_Data under study:_
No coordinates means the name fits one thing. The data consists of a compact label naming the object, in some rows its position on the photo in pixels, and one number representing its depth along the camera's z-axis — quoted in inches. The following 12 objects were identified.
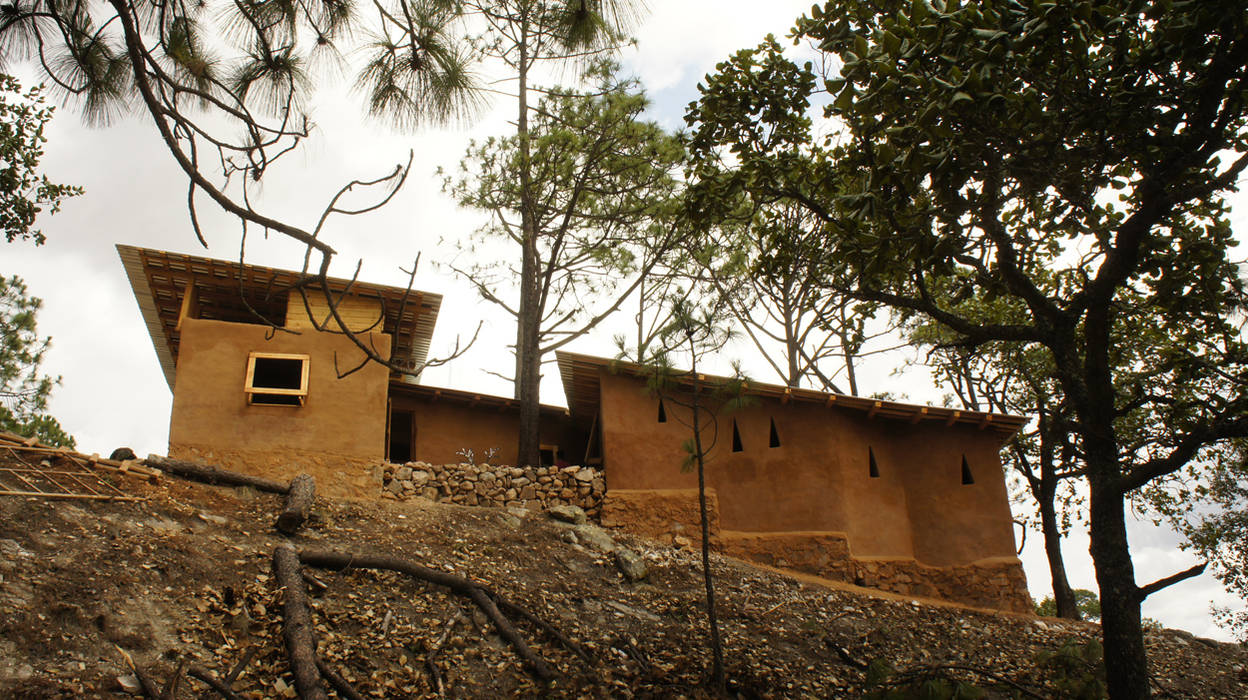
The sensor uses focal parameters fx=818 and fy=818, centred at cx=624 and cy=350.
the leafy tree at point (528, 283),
...
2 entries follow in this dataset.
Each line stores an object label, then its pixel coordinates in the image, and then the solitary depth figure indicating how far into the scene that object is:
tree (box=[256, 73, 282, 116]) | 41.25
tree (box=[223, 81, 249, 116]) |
--
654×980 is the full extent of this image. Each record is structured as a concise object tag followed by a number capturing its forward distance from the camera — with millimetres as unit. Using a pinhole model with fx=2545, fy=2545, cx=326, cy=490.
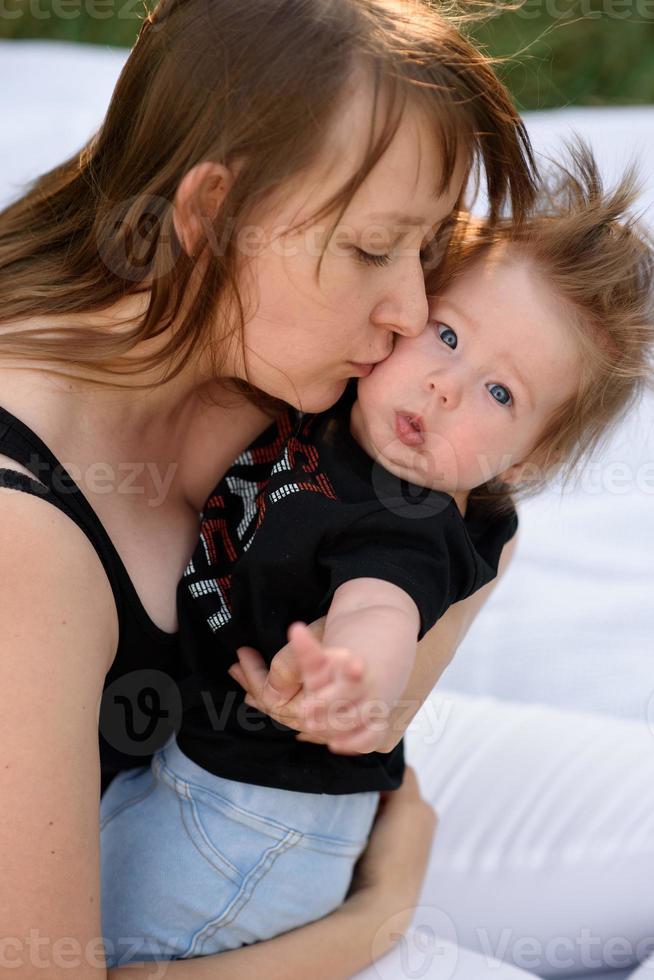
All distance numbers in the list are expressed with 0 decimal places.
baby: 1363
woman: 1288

_What the exercise asks:_ Filter the entries and keep only the lines holding "with".

_Task response:_
654×980 is the full extent of this image. Each record is structured as a concise object tag followed by a number capturing its forward distance from the camera — with millimetres as unit. Using a pinhole model with fx=2545, fy=2545, cx=326, cy=490.
All distance numbers in the list are expressed with 0 decimal places.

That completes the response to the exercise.